Enhance your understanding of Python by delving into threading—an essential topic in any advanced-level Python curriculum. This guide provides an insightful introduction to threading in Python, ensuring that your software can execute multiple processes simultaneously for a more efficient runtime.

Threading, often termed as multithreading, facilitates parallel execution, allowing for the concurrent running of ‘multiple processes’. When you harness Python, you have the capability to spawn threads directly from your primary program.

Note: Although threading might sound like parallel execution, it’s vital to remember that it isn’t genuinely parallel. The operating system continues to execute threads in a sequential manner.

Related course: Complete Python Programming Course & Exercises

Understanding Threads

At its core, a thread is an individual stream or flow of execution. So, when you’re employing threads, it seems like your program is executing multiple tasks simultaneously. But they aren’t running exactly concurrently.

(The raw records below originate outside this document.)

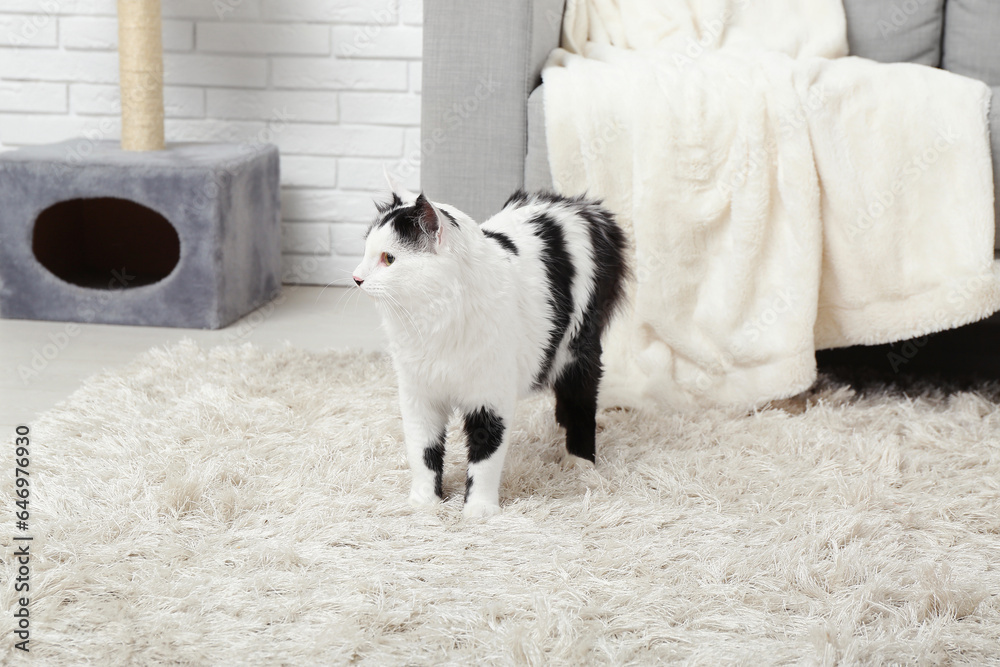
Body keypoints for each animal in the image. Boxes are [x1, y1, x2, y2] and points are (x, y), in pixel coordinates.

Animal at [352, 184, 628, 520]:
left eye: (389, 259)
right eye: (366, 252)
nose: (356, 277)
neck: (433, 327)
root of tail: (579, 205)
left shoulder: (490, 399)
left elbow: (485, 458)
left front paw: (478, 511)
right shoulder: (419, 396)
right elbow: (423, 453)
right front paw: (424, 504)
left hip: (578, 349)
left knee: (582, 403)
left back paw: (579, 462)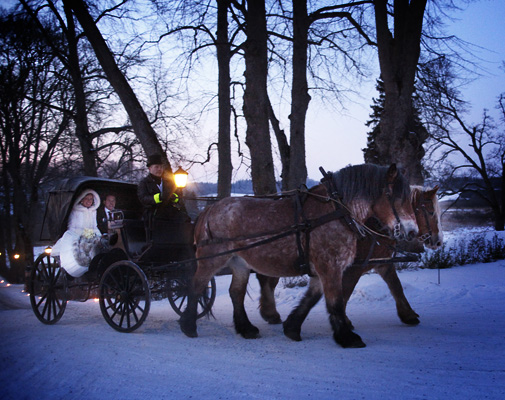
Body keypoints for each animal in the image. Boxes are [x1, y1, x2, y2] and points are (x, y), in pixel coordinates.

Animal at [180, 162, 418, 346]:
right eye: (395, 196)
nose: (412, 231)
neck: (336, 213)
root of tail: (210, 209)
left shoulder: (324, 268)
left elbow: (312, 298)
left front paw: (292, 328)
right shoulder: (330, 266)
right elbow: (335, 301)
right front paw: (346, 337)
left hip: (239, 262)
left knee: (235, 293)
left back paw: (246, 328)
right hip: (212, 258)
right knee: (196, 286)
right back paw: (188, 325)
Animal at [280, 186, 440, 342]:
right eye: (431, 212)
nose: (438, 241)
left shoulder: (383, 264)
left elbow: (396, 286)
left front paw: (408, 314)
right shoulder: (352, 269)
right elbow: (343, 295)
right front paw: (344, 323)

In today’s tech landscape, many processors possess multiple cores. You can dedicate a separate process to each core. While they operate on individual cores, these processes aren’t running simultaneously.

For leveraging threading in Python, one must import the threading module. Here’s how you can craft a thread:

 
my_thread = threading.Thread(target=thread_function, args=(1,))

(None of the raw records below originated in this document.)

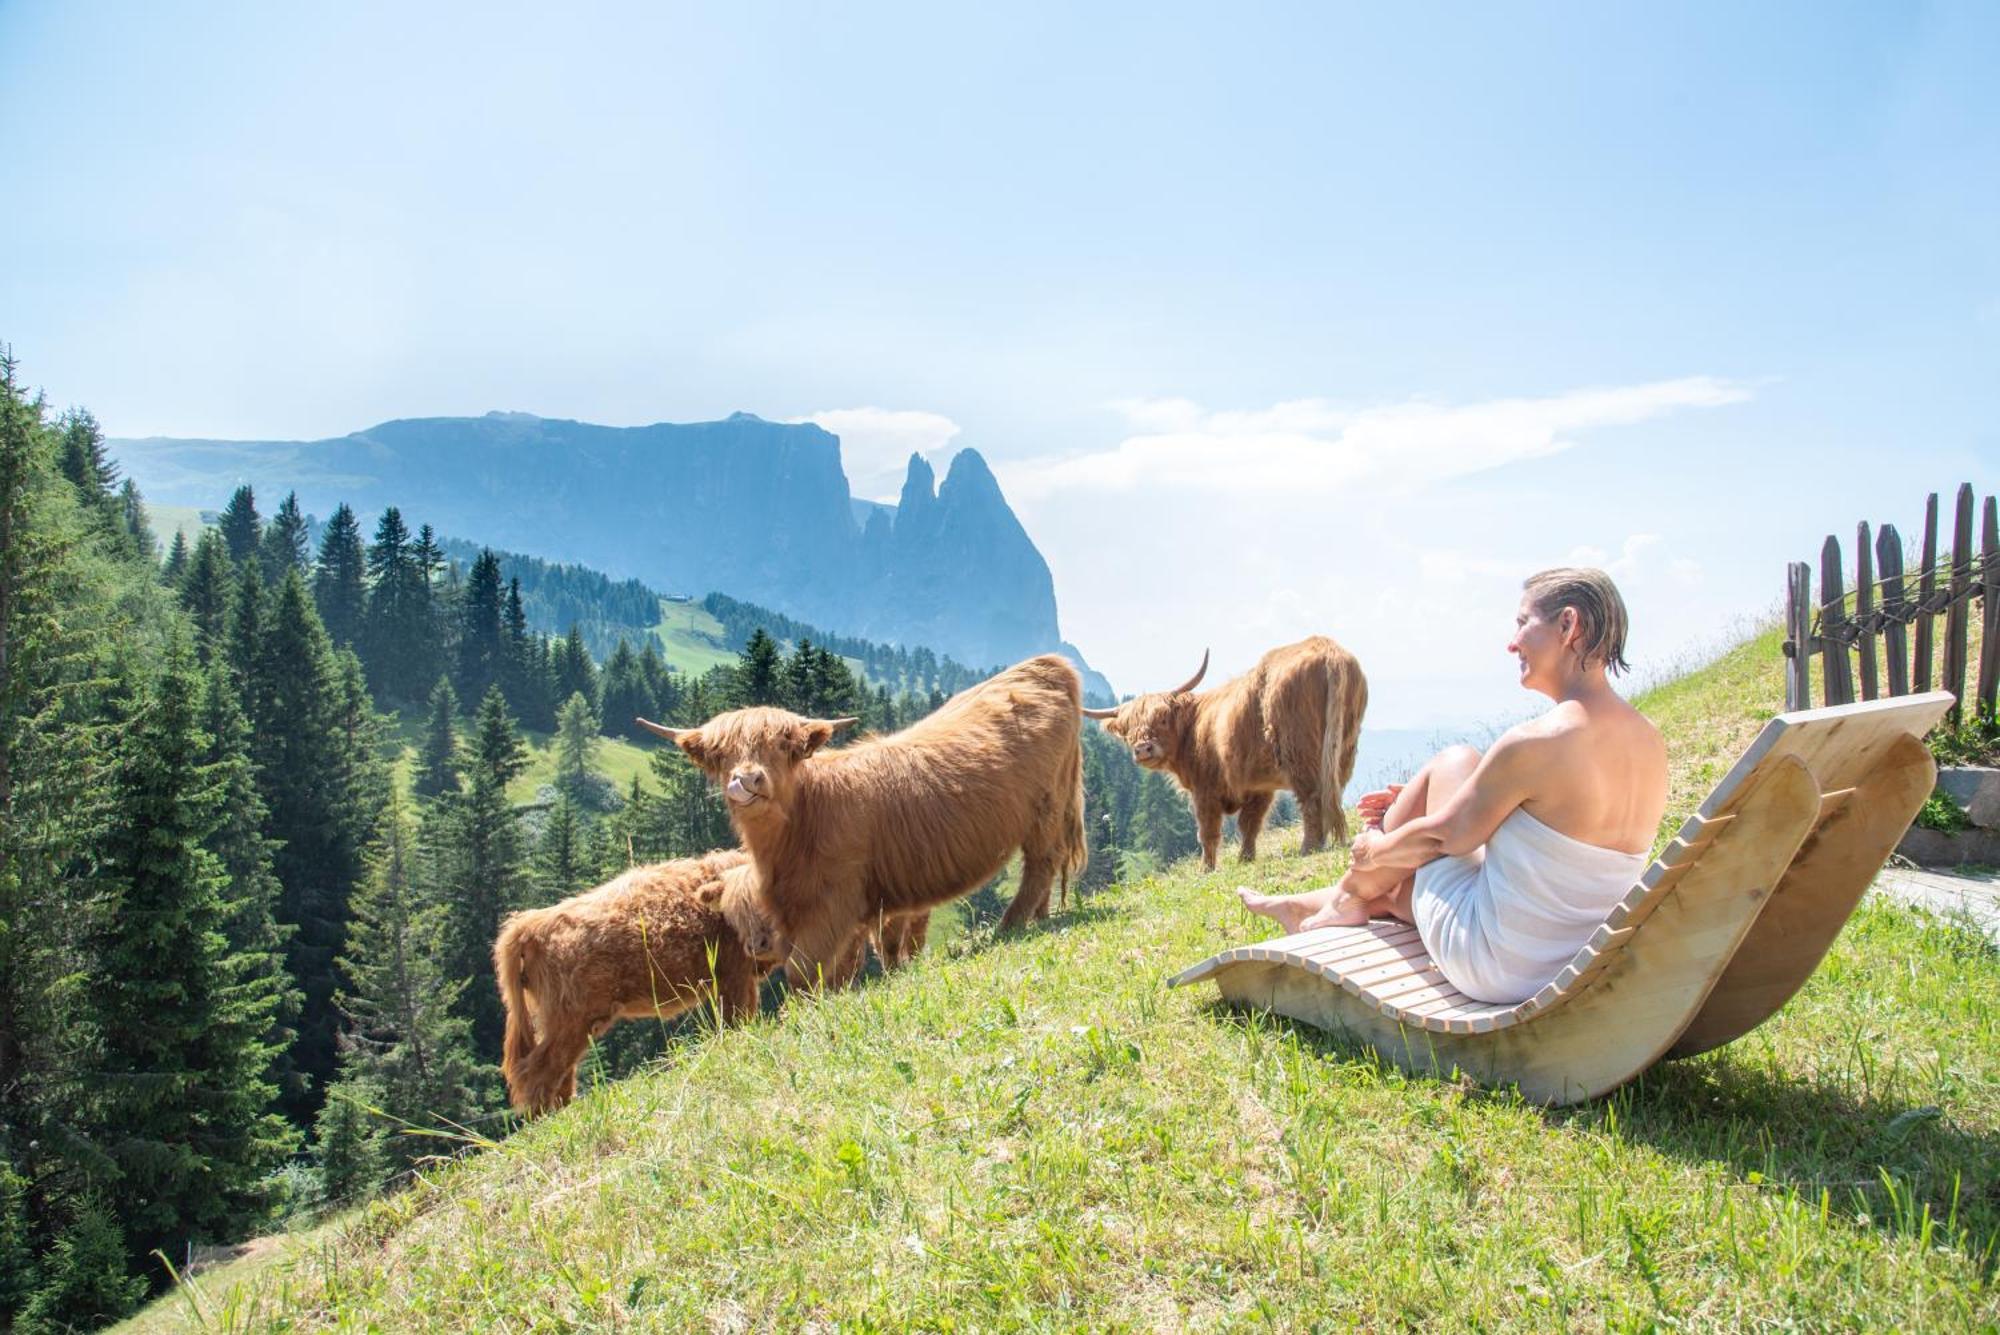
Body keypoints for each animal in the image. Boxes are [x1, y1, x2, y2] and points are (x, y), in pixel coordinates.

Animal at [496, 843, 784, 1119]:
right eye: (738, 911)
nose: (758, 944)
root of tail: (533, 923)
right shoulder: (734, 977)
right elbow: (738, 1021)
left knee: (561, 1070)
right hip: (570, 1020)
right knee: (538, 1069)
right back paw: (544, 1116)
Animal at [640, 651, 1088, 987]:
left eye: (784, 746)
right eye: (721, 754)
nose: (747, 779)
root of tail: (1044, 665)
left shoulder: (836, 900)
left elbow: (803, 971)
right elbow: (860, 958)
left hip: (1047, 805)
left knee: (1041, 863)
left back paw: (1008, 926)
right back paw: (1038, 919)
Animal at [1088, 639, 1368, 871]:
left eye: (1163, 719)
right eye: (1127, 730)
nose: (1143, 749)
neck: (1193, 728)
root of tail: (1326, 647)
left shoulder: (1204, 789)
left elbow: (1208, 831)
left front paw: (1206, 869)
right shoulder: (1259, 787)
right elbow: (1250, 824)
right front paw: (1246, 859)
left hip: (1298, 751)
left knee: (1311, 798)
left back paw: (1309, 848)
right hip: (1343, 749)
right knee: (1331, 794)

The thread in the above example will initiate the execution of a function dubbed thread_function(). A sample function can be:

def thread_function(name):
    logging.info("Thread %s: initiated", name)
    time.sleep(2)
    logging.info("Thread %s: concluded", name)

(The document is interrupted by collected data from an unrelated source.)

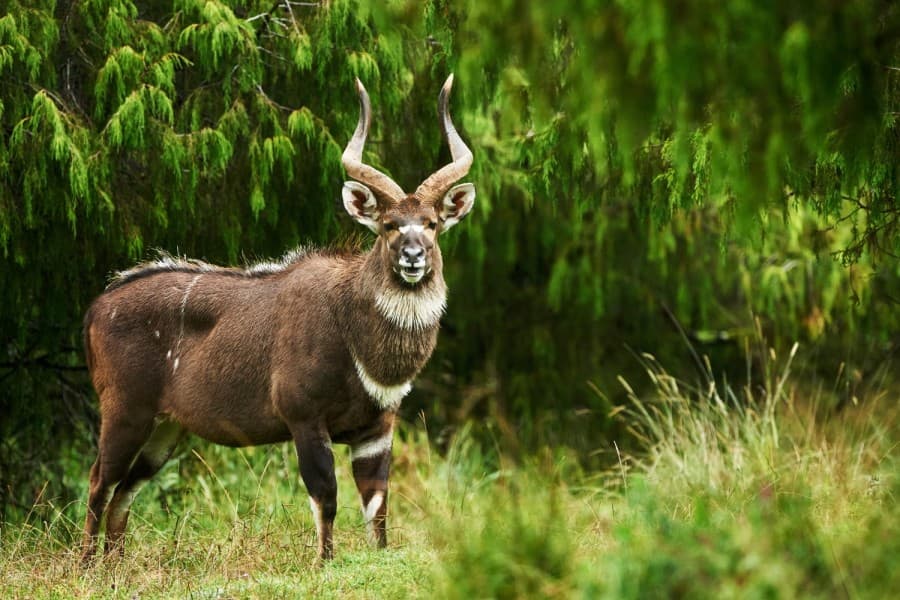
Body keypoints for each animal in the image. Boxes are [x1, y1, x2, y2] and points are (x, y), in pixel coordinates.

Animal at [80, 75, 475, 564]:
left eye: (433, 223)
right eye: (388, 225)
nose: (413, 257)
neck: (355, 333)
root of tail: (96, 308)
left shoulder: (377, 428)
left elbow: (378, 509)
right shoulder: (303, 417)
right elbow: (326, 497)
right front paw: (324, 564)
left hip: (164, 429)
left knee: (124, 491)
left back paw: (112, 566)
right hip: (124, 411)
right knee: (99, 481)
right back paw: (85, 567)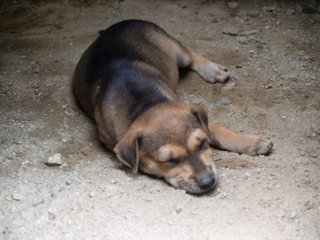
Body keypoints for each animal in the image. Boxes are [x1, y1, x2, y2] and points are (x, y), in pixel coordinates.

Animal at [73, 19, 272, 195]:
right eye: (170, 160)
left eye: (202, 144)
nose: (208, 182)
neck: (144, 106)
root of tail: (113, 27)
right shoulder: (107, 138)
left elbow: (221, 131)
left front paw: (254, 143)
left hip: (176, 50)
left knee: (192, 54)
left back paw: (213, 71)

For those situations where a thread needs to be operational over prolonged periods, you can either assign it a specific duration or encapsulate it within a loop.

Threads won’t commence by themselves. The above-mentioned code merely sets up the thread. To kick off a thread, use the .start() method:

 
my_thread.start()

Below is a Python snippet, demonstrating how a thread gets activated from the primary program. It utilizes the logging module to display relevant data:

import logging
import threading
import time

def thread_function(name):
    logging.info("Thread %s: initiated", name)
    time.sleep(2)
    logging.info("Thread %s: concluded", name)

if __name__ == "__main__":
    format = "%(asctime)s: %(message)s"
    logging.basicConfig(format=format, level=logging.INFO, datefmt="%H:%M:%S")
    logging.info("Main program, prior to thread creation")
    my_thread = threading.Thread(target=thread_function, args=(1,))
    logging.info("Main program, prior to thread initiation")
    my_thread.start()
    logging.info("Main program, awaiting thread's conclusion")
    logging.info("Concluding thread and main program")

Managing Multiple Threads

While the sample code provided only integrates two threads (the newly created one and the main thread), Python enables the initiation of numerous threads within a program.

With multi-threaded programs, multiple processes transpire concurrently, with every thread contributing towards the end-goal.

The process to commence multiple threads remains identical, as shown above:

 
my_thread = threading.Thread(target=thread_function, args=(1,))

However, the introduction of .join() ensures that the program waits for all threads to culminate before it terminates.

 
my_thread.join()

The join() function instructs a thread to linger until the other threads wrap up:

import logging
import threading
import time

def thread_function(name):
    logging.info("Thread %s: initiated", name)
    time.sleep(2)
    logging.info("Thread %s: concluded", name)

if __name__ == "__main__":
    format = "%(asctime)s: %(message)s"
    logging.basicConfig(format=format, level=logging.INFO, datefmt="%H:%M:%S")
    logging.info("Main program, prior to thread creation")
    
    threads = []
    for index in range(5):
        logging.info("Thread created")
        my_thread = threading.Thread(target=thread_function, args=(1,))
        threads.append(my_thread)
        my_thread.start()
    
    for index, thread in enumerate(threads):
        thread.join()
        logging.info("Thread %d concluded", index)

    logging.info("Main program, awaiting thread's conclusion")

Threads and Queues

Utilizing the modules threading and queue, you can initiate an array of threads. Start by crafting a queue using the Queue() function. Following this, an array of URLs is employed as parameters during thread construction.

Threads get shaped in the loop via the threading.Thread() call. For these threads to commence, you must invoke the thread.start() method. Every thread then proceeds to execute the getUrl method:

 
import queue
import threading
import urllib.request

def getUrl(q, url):
    print('getUrl('+url+') initiated by a thread.')
    q.put(urllib.request.urlopen(url).read())

theurls = ["http://google.com", "http://google.de","http://google.ca"]

threadQueue = queue.Queue()

for u in theurls:
    t = threading.Thread(target=getUrl, args=(threadQueue,u))
    t.daemon = True
    t.start()

output = threadQueue.get()

To visualize this, consider your main program igniting several new threads. Each of these threads runs a distinct task “concurrently”.

Python multithreading visual representation

In essence, a Python program can incorporate an indefinite number of threads. Each thread operates on specific data, contributing towards the program’s overall objective.